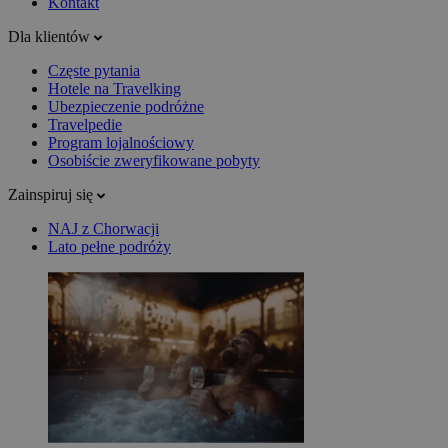
Kontakt
Dla klientów
Częste pytania
Hotele na Travelking
Ubezpieczenie podróżne
Travelpedie
Program lojalnościowy
Osobiście zweryfikowane pobyty
Zainspiruj się
NAJ z Chorwacji
Lato pełne podróży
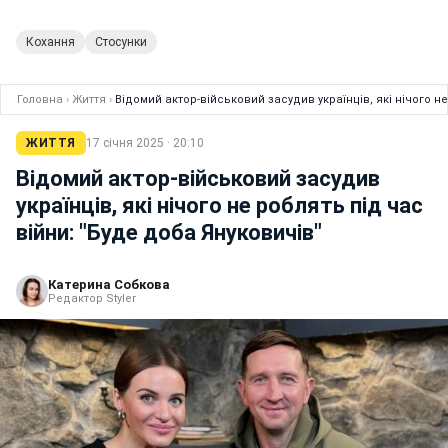
Кохання
Стосунки
Головна
›
Життя
›
Відомий актор-військовий засудив українців, які нічого не
ЖИТТЯ
17 січня 2025 · 20:10
Відомий актор-військовий засудив
українців, які нічого не роблять під час
війни: "Буде доба Януковичів"
Катерина Собкова
Редактор Styler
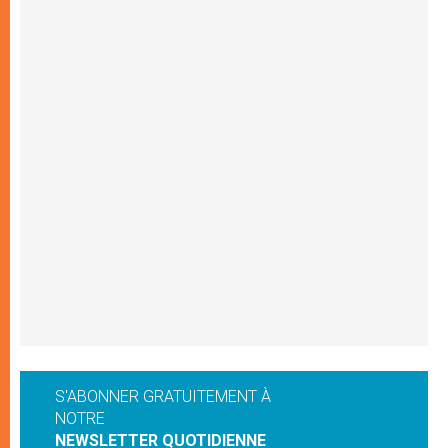
S'ABONNER GRATUITEMENT À
NOTRE
NEWSLETTER QUOTIDIENNE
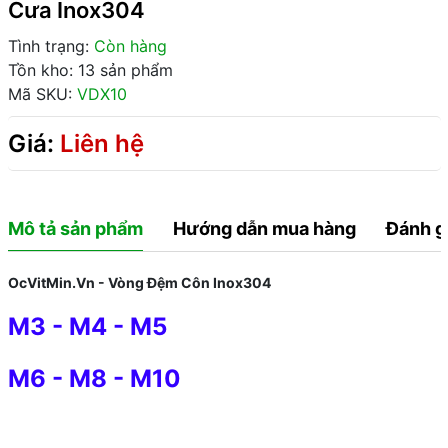
Cưa Inox304
Tình trạng:
Còn hàng
Tồn kho: 13 sản phẩm
Mã SKU:
VDX10
Giá:
Liên hệ
Mô tả sản phẩm
Hướng dẫn mua hàng
Đánh g
OcVitMin.Vn - Vòng Đệm Côn Inox304
M3
-
M4
-
M5
M6
-
M8
-
M10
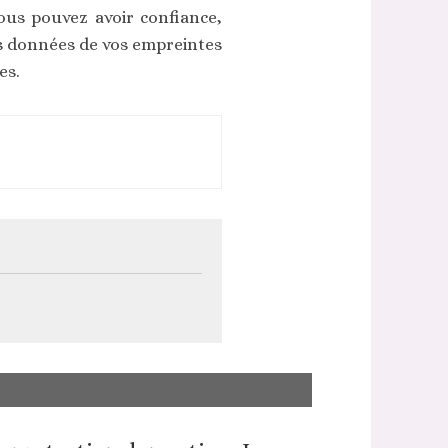
ous pouvez avoir confiance,
s données de vos empreintes
es.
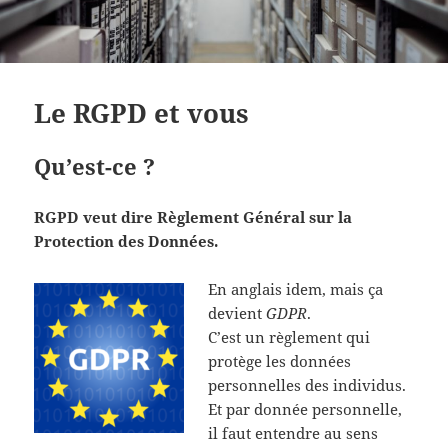
Le RGPD et vous
Qu’est-ce ?
RGPD veut dire Règlement Général sur la
Protection des Données.
En anglais idem, mais ça
devient
GDPR
.
C’est un règlement qui
protège les données
personnelles des individus.
Et par donnée personnelle,
il faut entendre au sens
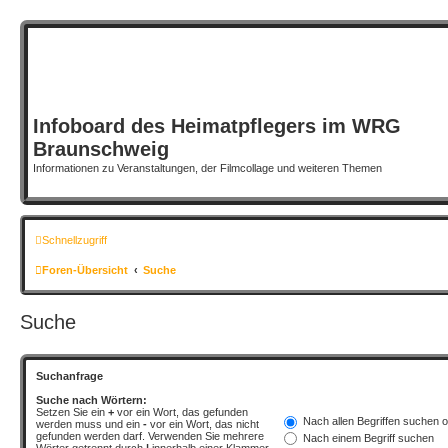
Infoboard des Heimatpflegers im WRG
Braunschweig
Informationen zu Veranstaltungen, der Filmcollage und weiteren Themen
Schnellzugriff
Foren-Übersicht
Suche
Suche
Suchanfrage
Suche nach Wörtern:
Setzen Sie ein
+
vor ein Wort, das gefunden
Nach allen Begriffen suchen
werden muss und ein
-
vor ein Wort, das nicht
gefunden werden darf. Verwenden Sie mehrere
Nach einem Begriff suchen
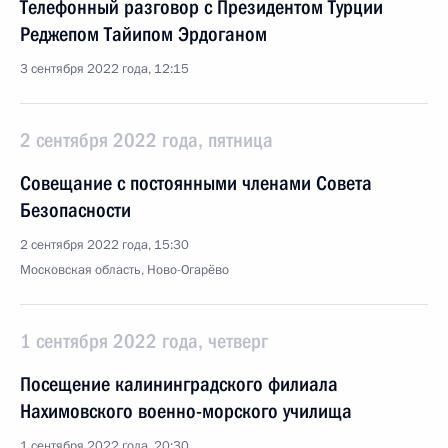
Телефонный разговор с Президентом Турции
Реджепом Тайипом Эрдоганом
3 сентября 2022 года, 12:15
2 сентября 2022 года, пятница
Совещание с постоянными членами Совета
Безопасности
2 сентября 2022 года, 15:30
Московская область, Ново-Огарёво
1 сентября 2022 года, четверг
Посещение калининградского филиала
Нахимовского военно-морского училища
1 сентября 2022 года, 20:30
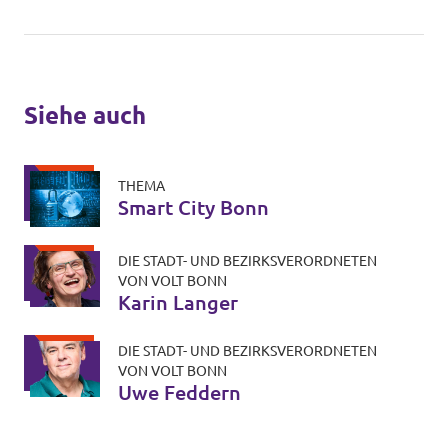
Siehe auch
THEMA
Smart City Bonn
DIE STADT- UND BEZIRKSVERORDNETEN
VON VOLT BONN
Karin Langer
DIE STADT- UND BEZIRKSVERORDNETEN
VON VOLT BONN
Uwe Feddern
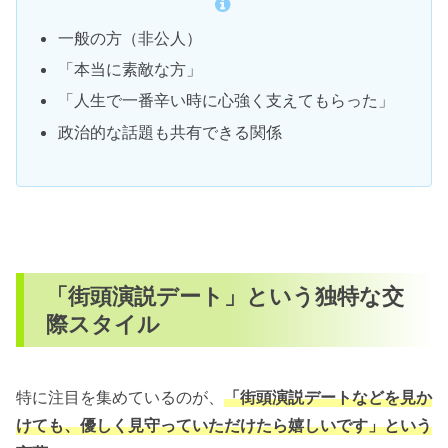
一般の方（非公人）
「本当に素敵な方」
「人生で一番辛い時に心強く支えてもらった」
政治的な話題も共有できる関係
「街頭演説デート」という独特な交
際スタイル
特に注目を集めているのが、
「街頭演説デートなどを見か
けても、優しく見守っていただけたら嬉しいです」という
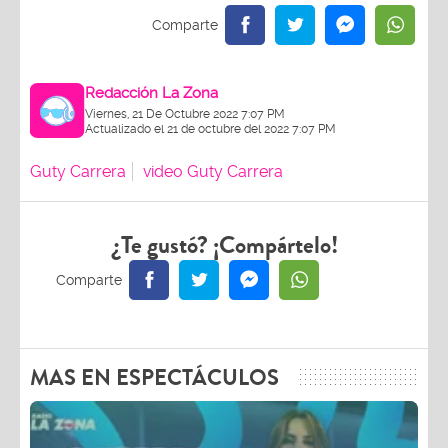
Redacción La Zona
Viernes, 21 De Octubre 2022 7:07 PM
Actualizado el 21 de octubre del 2022 7:07 PM
Guty Carrera
video Guty Carrera
¿Te gustó? ¡Compártelo!
MAS EN ESPECTÁCULOS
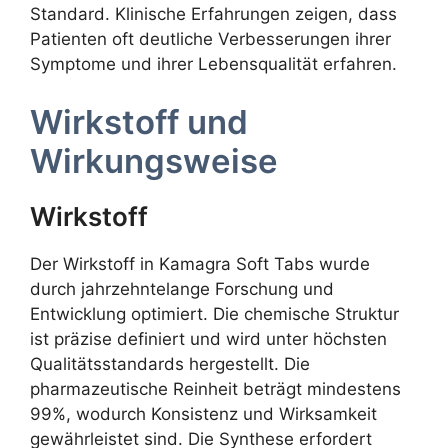
Standard. Klinische Erfahrungen zeigen, dass
Patienten oft deutliche Verbesserungen ihrer
Symptome und ihrer Lebensqualität erfahren.
Wirkstoff und
Wirkungsweise
Wirkstoff
Der Wirkstoff in Kamagra Soft Tabs wurde
durch jahrzehntelange Forschung und
Entwicklung optimiert. Die chemische Struktur
ist präzise definiert und wird unter höchsten
Qualitätsstandards hergestellt. Die
pharmazeutische Reinheit beträgt mindestens
99%, wodurch Konsistenz und Wirksamkeit
gewährleistet sind. Die Synthese erfordert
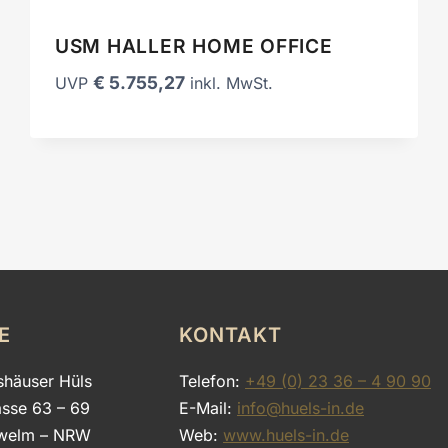
USM HALLER HOME OFFICE
€
5.755,27
UVP
inkl. MwSt.
E
KONTAKT
shäuser Hüls
Telefon:
+49 (0) 23 36 – 4 90 90
asse 63 – 69
E-Mail:
info@huels-in.de
welm – NRW
Web:
www.huels-in.de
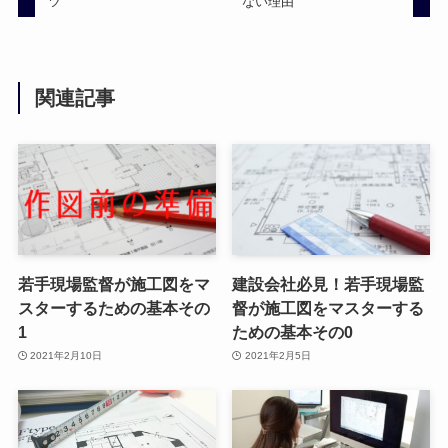
ツ
ない理由
関連記事
若手現場監督が施工図をマ
建設会社必見！若手現場監
スターするための基本その
督が施工図をマスターする
1
ための基本その0
2021年2月10日
2021年2月5日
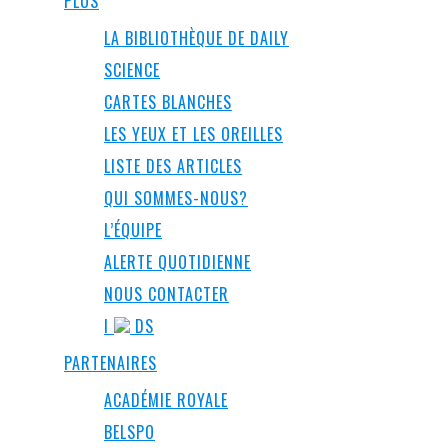
PLUS
LA BIBLIOTHÈQUE DE DAILY
SCIENCE
CARTES BLANCHES
LES YEUX ET LES OREILLES
LISTE DES ARTICLES
QUI SOMMES-NOUS?
L’ÉQUIPE
ALERTE QUOTIDIENNE
NOUS CONTACTER
I
DS
PARTENAIRES
ACADÉMIE ROYALE
BELSPO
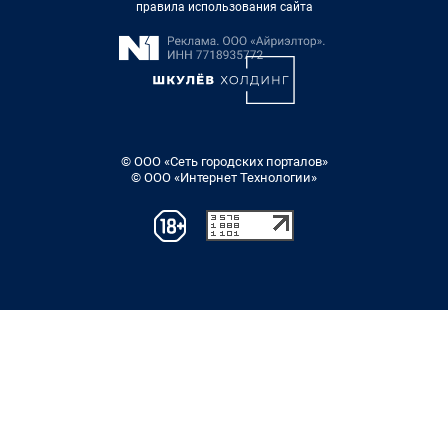
правила использования сайта
© ООО «Сеть городских порталов»
© ООО «Интернет Технологии»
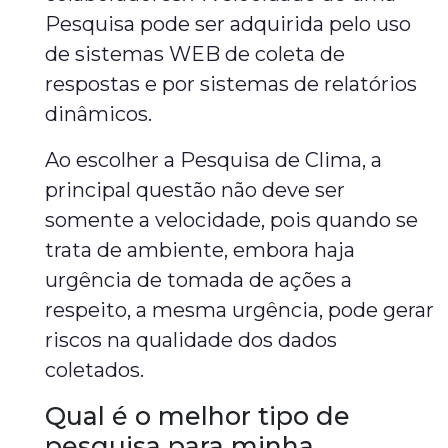
Pesquisa pode ser adquirida pelo uso
de sistemas WEB de coleta de
respostas e por sistemas de relatórios
dinâmicos.
Ao escolher a Pesquisa de Clima, a
principal questão não deve ser
somente a velocidade, pois quando se
trata de ambiente, embora haja
urgência de tomada de ações a
respeito, a mesma urgência, pode gerar
riscos na qualidade dos dados
coletados.
Qual é o melhor tipo de
pesquisa para minha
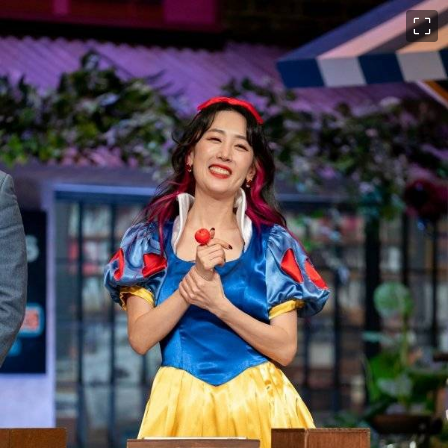
이미지 크게 보기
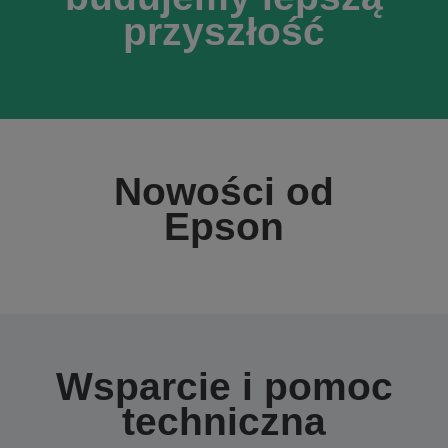
przyszłość
Nowości od
Epson
Wsparcie i pomoc
techniczna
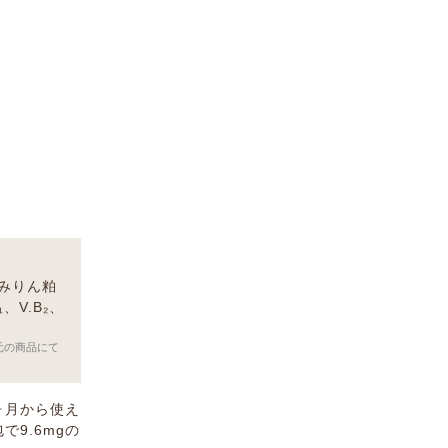
みりん粕
V.B₂、
元の商品にて
ヶ月から使え
9.6mgの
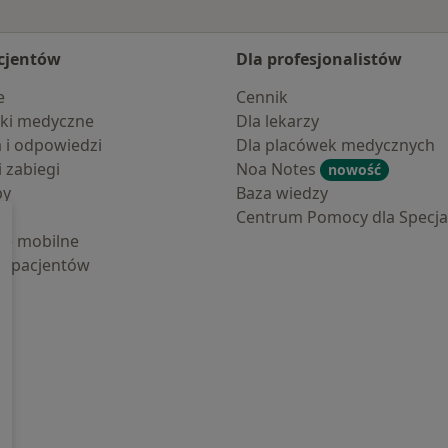
cjentów
Dla profesjonalistów
e
Cennik
ki medyczne
Dla lekarzy
a i odpowiedzi
Dla placówek medycznych
i zabiegi
Noa Notes
nowość
by
Baza wiedzy
Centrum Pomocy dla Specjal
cje mobilne
la pacjentów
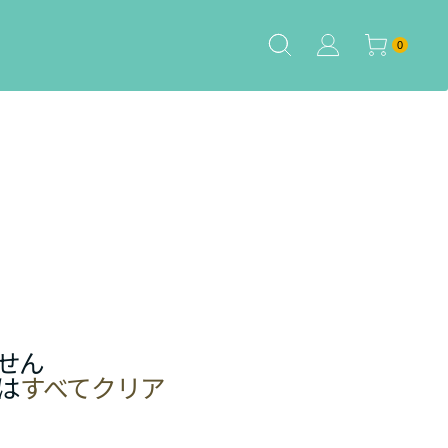
0個のアイテム
0
せん
は
すべてクリア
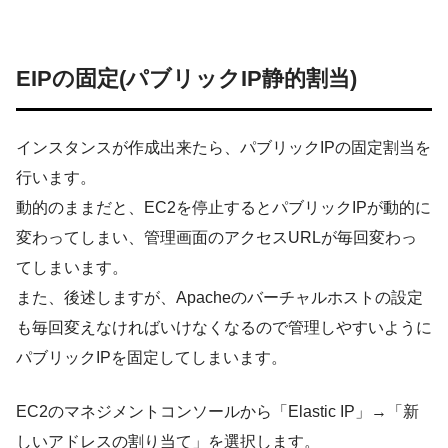
EIPの固定(パブリックIP静的割当)
インスタンスが作成出来たら、パブリックIPの固定割当を
行います。
動的のままだと、EC2を停止するとパブリックIPが動的に
変わってしまい、管理画面のアクセスURLが毎回変わっ
てしまいます。
また、後述しますが、Apacheのバーチャルホストの設定
も毎回変えなければいけなくなるので管理しやすいように
パブリックIPを固定してしまいます。
EC2のマネジメントコンソールから「Elastic IP」→「新
しいアドレスの割り当て」を選択します。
════
### What the exercise asks
Which lines above include the word "нічого"? Pick them out and copy them.

### Output below
Відомий актор-військовий засудив українців, які нічого не
українців, які нічого не роблять під час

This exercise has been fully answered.